What PECO lawyers are saying might be true with regard to how PECO treats its administrative expenses. Still, the distributor’s financial statement for 2015 shows the company only purchased P747,000 worth of transportation equipment. Alcarde said: “This cannot have included the P5 million BMW. And this strongly suggests that the initial information of recording the sale under distribution wires as reported by the media could be correct.” 

In my previous column, citing sources, I wrote that sometime in 2015, PECO bought a BMW 520d sedan from Asian Carmaker Corporation. This class of BMW, according to sources, costs around P5 million. 

Under PECO’s capital expenditure (CAPEX) for October 2011 to September 2015 which was approved by the Energy Regulatory Commission (ERC), the company listed to purchase transportation equipment for five years starting in 2011 with P2,133,851 allocation; 2012 with P2,231,446; 2013 with P2,337,988; 2014 with P2,447,289; and 2015 with P2,560,476. 

Clearly, the P5 million worth of the luxury car is not reflected in the aforementioned entries in the company’s financial statement.

Actually, the source said the said funding was supposed to be used for the purchase of five units of utility vehicles for the use of its officials but did not materialize after Luis Miguel Cacho, PECO’s President and Chief Executive Officer, allegedly decided to buy just one BMW for himself instead, equivalent to the price of the five utility vehicles, depriving those officials their vehicles intended for use in its official function to serve its customers efficiently. 

For his part, a local auditor who requested anonymity also argued that “If this is true, then the external auditor of PECO will have a big problem that might endanger his license to practice the profession for allowing an obvious capital expenditure to be recorded as an administrative expense.”

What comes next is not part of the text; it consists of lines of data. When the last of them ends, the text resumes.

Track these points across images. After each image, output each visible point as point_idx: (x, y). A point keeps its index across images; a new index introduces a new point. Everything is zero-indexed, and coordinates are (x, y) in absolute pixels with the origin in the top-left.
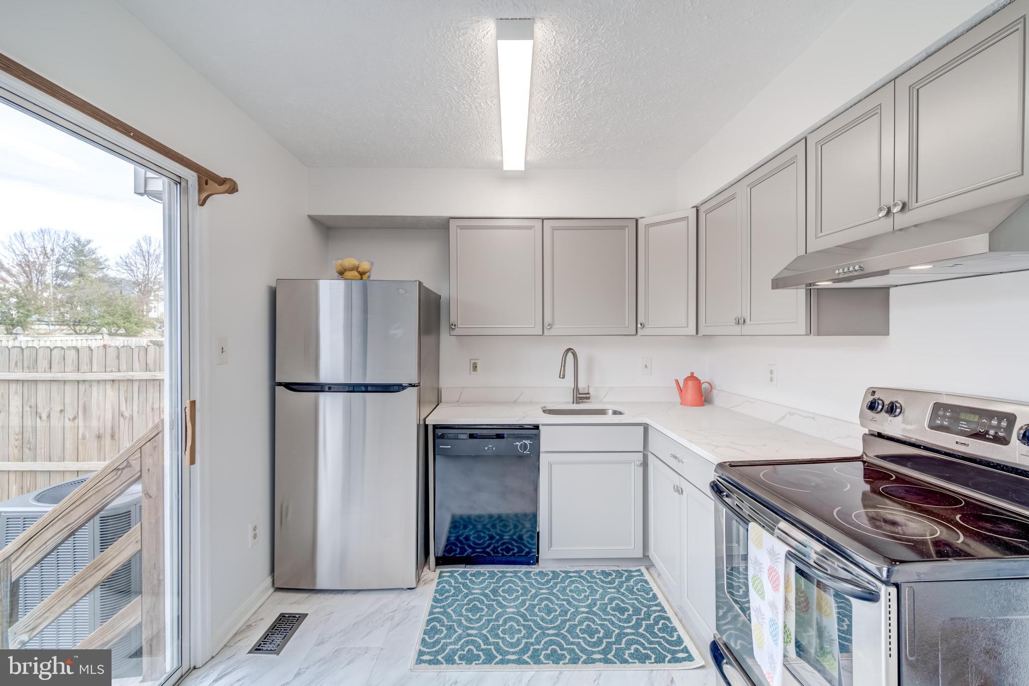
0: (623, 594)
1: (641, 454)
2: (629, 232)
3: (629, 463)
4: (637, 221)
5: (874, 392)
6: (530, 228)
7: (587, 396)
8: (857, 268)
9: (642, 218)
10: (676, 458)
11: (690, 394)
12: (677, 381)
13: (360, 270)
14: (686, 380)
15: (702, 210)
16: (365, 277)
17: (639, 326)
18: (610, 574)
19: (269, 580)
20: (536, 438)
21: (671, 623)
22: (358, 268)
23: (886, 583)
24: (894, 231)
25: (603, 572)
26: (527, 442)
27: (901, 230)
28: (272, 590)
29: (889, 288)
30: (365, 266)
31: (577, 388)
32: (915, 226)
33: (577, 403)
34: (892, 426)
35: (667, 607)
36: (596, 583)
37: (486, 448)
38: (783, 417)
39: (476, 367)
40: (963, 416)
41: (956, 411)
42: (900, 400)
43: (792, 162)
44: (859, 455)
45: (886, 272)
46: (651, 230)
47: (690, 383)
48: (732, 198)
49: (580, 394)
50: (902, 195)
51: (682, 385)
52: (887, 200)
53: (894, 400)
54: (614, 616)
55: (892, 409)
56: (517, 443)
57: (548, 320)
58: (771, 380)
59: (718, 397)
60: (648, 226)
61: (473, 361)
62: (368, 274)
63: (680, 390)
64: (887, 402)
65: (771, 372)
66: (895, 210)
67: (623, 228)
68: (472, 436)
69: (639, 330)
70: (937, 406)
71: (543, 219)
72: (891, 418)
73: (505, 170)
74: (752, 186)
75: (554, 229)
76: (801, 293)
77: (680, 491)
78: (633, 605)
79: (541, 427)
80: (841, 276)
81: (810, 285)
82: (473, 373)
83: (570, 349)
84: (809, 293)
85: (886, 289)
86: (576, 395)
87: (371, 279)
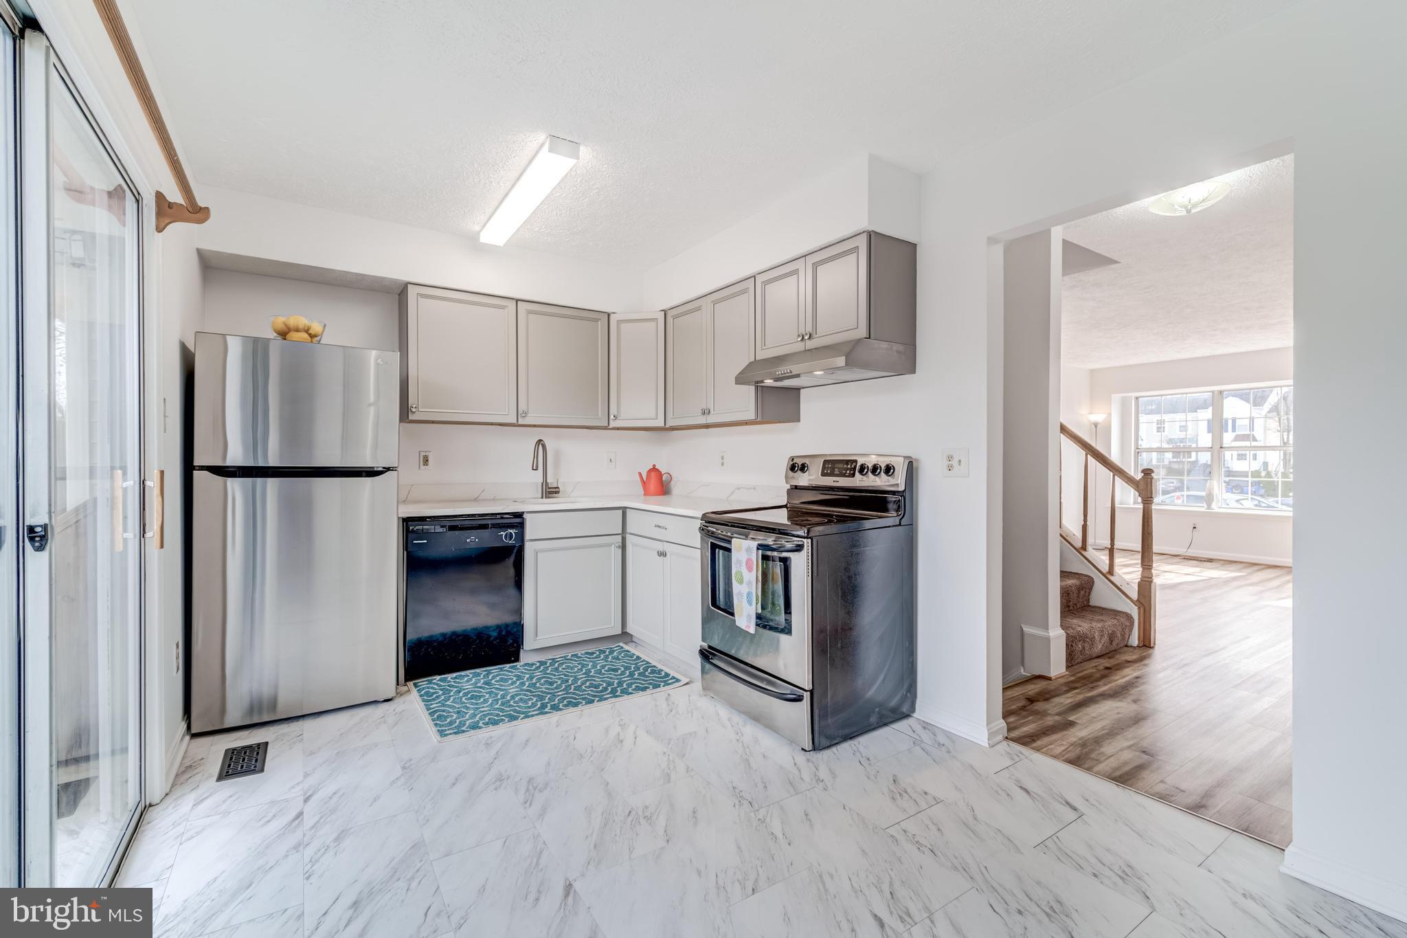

“PECO is creating more problems here because assuming we will take their statement hook, line and sinker, then the external auditor will have a very big problem for clearly violating the generally accepted accounting standards,” the same auditor noted.

“If this is so, then the financial statement submitted by PECO is no longer reliable because a capital expenditure should not be part of administrative expense,” he added.

So, where did the lawyers get the idea the purchase of the car was charged to the company’s administrative expenses? The issue just got more complicated.